What I find most interesting about this is that the statistics used here really aren't complicated at all: the missing zeros are a pretty classic case of the human vision of random not matching up with reality, and the other issues they found are also pretty easy to understand at a high level. They go (a bit) deeper to show exactly why the problems they found are problems, but it's quite easily apparent that something is wrong when you look at the raw data. Problems in plain sight indeed.
What actually bugs me somewhat more about this case is that it seems they were only caught (if indeed it was faked) because they faked it badly. But what if a pollster fakes their polls more intelligently, such that they look legit to at least most basic statistical tests? In well-polled areas, especially (e.g. presidential races), it seems like it would be difficult to distinguish between a real pollster, and a fake pollster who took a bunch of other polls and ran them through a "generate random-looking result roughly similar to these other polls" function. As long as your distribution looks right, and your absolute numbers are roughly in line with the pack, it seems like it'd be hard to prove that you didn't actually robocall anyone.
Also, my understanding is that polls on Kos included more data than is typically provided. Which I think helped this analysis. So a more traditional poll could be faked just as badly and not be susceptable to being caught.
The insight was in knowing to look at differences, week(n) - week(n-1). That was not the raw data.
They also noticed that the percentages of "men in favor of Obama" and "women in favor of Obama" did not tend to be odd/even or even/odd numbers. They were even/even or odd/odd. That's obvious only in hindsight.
These polls are inaccurate even if the data is not faked. If you are doing the poll for Fox News you ask "Are you pleased with they way Obama is completing ALL of his campaign promises?" if you are doing the poll for MSNBC you ask "Given the state of the country Obama inherited are you pleased with his progress so far?"
Not true. If you had been following Nate Silver's site http://fivethirtyeight.com/ in the lead up to the presidential election, you'd have gotten VERY accurate poll results.
One thing that has always bugged me is how can two polls give different results to effectively identical questions and both claim to have "plus or minus 3%" (or whatever) margin of error, when their results have substantially larger differences than that?
Keep in mind that defining a representative sample is also fraught with differences. How you you determine if someone is a likely voter (are they registered? did they vote last time? other or some combination of the above?), for example, or ensure what you believe is a representative sample of different ethnicities?
Because a sample of 200 - 1200 is used and multiplied out to represent the population as a whole, tweaks in those definitions can lead to different results for the same questions.
I definitely second the www.fivethirtyeight.com tips, as well as www.electoral-vote.com for regular outside analysis of polls and discussion of methodological differences among the various polling places.
This one makes me wonder: "The first thing they noticed was that when R2K did polls that tested how men and women viewed certain politicians or political parties (favorable/unfavorable) there was an odd pattern: if the percentage of men that rated a particular politician favorable or unfavorable was an even number, so was the the percentage of female raters."

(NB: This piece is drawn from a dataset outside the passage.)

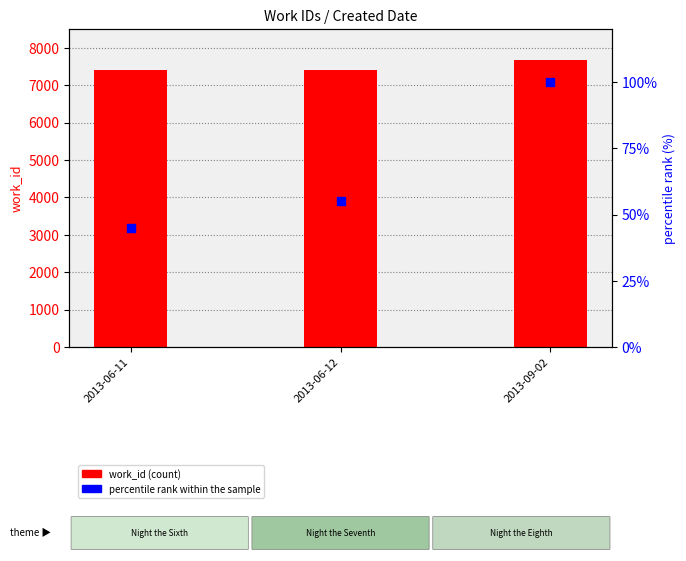

Which series contains the lowest Y value?

percentile rank within the sample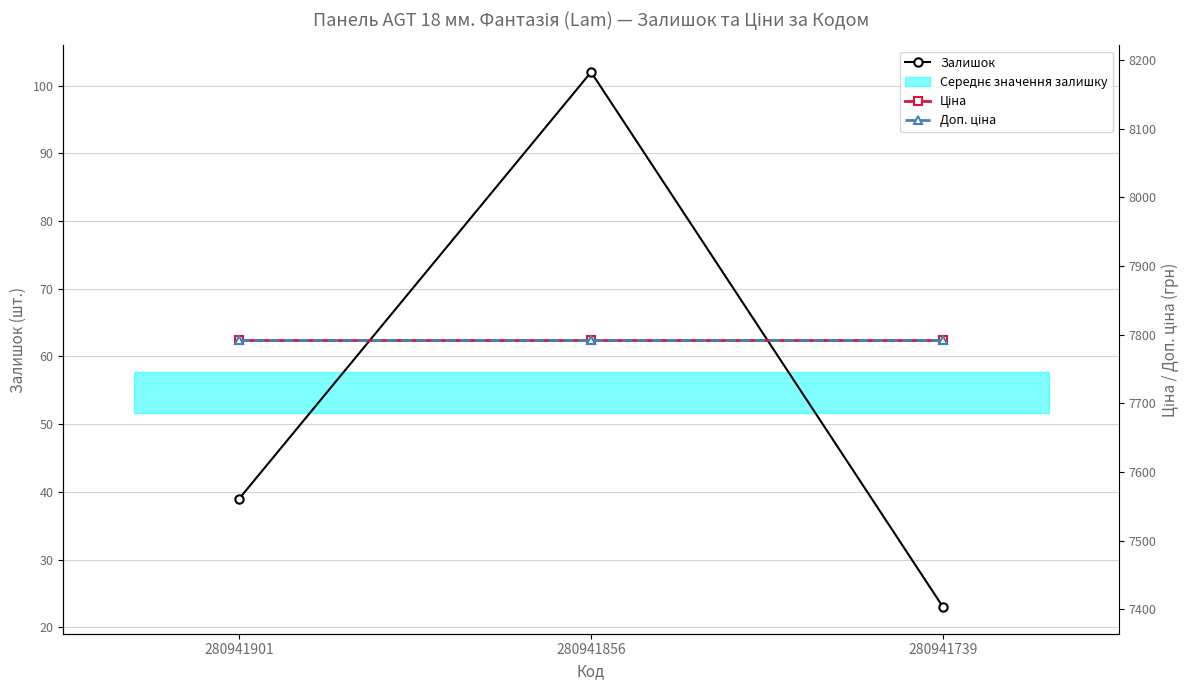

What is the total value across all series at 280941856?

15687.9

How could they produce such results? Even if the results are 100% fake, they certainly did not do it on purpose.
Take men's results and add a random multiply of 2 to produce women's results? Naah.
Either there's a cognitive bias to pick both-even or both-odd numbers when making things up, or they generated random numbers in [0..50] and multiplied by 2.

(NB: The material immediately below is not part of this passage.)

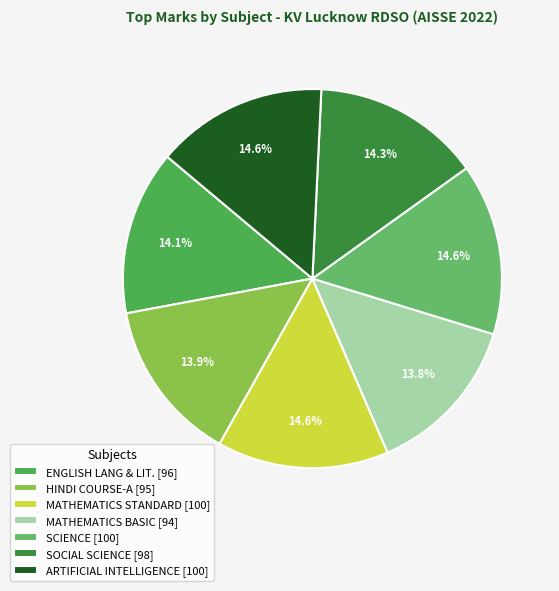

To the nearest percent, what is the difference between the HINDI COURSE-A and SCIENCE slice percentages?

1%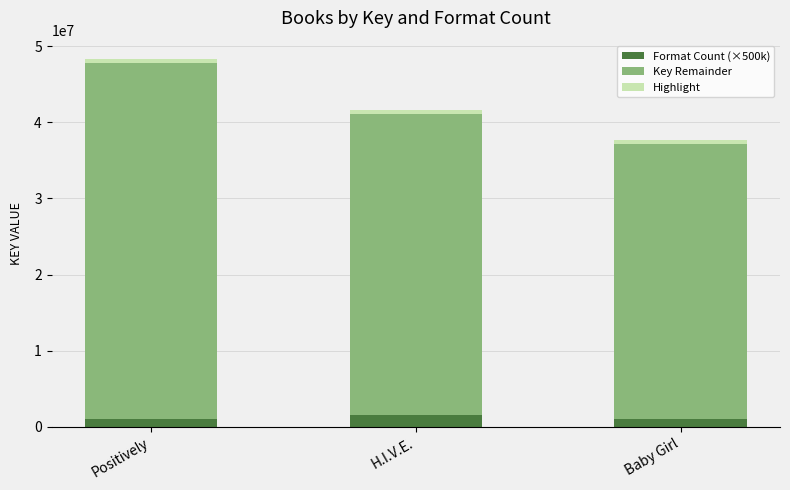

Is it true that Format Count (×500k) equals 1500000 at H.I.V.E.?

True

I'm guessing they picked an integer A for the average of the men's and women's percentages, and then a smaller (positive or negative) integer D for the deviation from this average for each sex. Then they could use A+D as the score for the women and A-D as the score for the men. If one of these is even (or odd) then so must the other be.
It might be worth checking to see the distribution of D, compared to real variation between men and women.

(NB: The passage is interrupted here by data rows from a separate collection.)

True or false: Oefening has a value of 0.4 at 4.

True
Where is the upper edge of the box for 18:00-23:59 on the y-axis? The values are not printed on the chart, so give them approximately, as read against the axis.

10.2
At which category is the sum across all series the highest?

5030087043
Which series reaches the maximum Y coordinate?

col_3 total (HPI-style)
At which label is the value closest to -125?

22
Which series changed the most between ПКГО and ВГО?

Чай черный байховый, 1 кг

The first one seems improbable and the second one would never produce odd numbers which I believe was not the case - it produced both odd and even ones, just never both and even in a single sample.
What I find most interesting about this is that the statistics used here really aren't complicated at all: the missing zeros are a pretty classic case of the human vision of random not matching up with reality, and the other issues they found are also pretty easy to understand at a high level. They go (a bit) deeper to show exactly why the problems they found are problems, but it's quite easily apparent that something is wrong when you look at the raw data. Problems in plain sight indeed.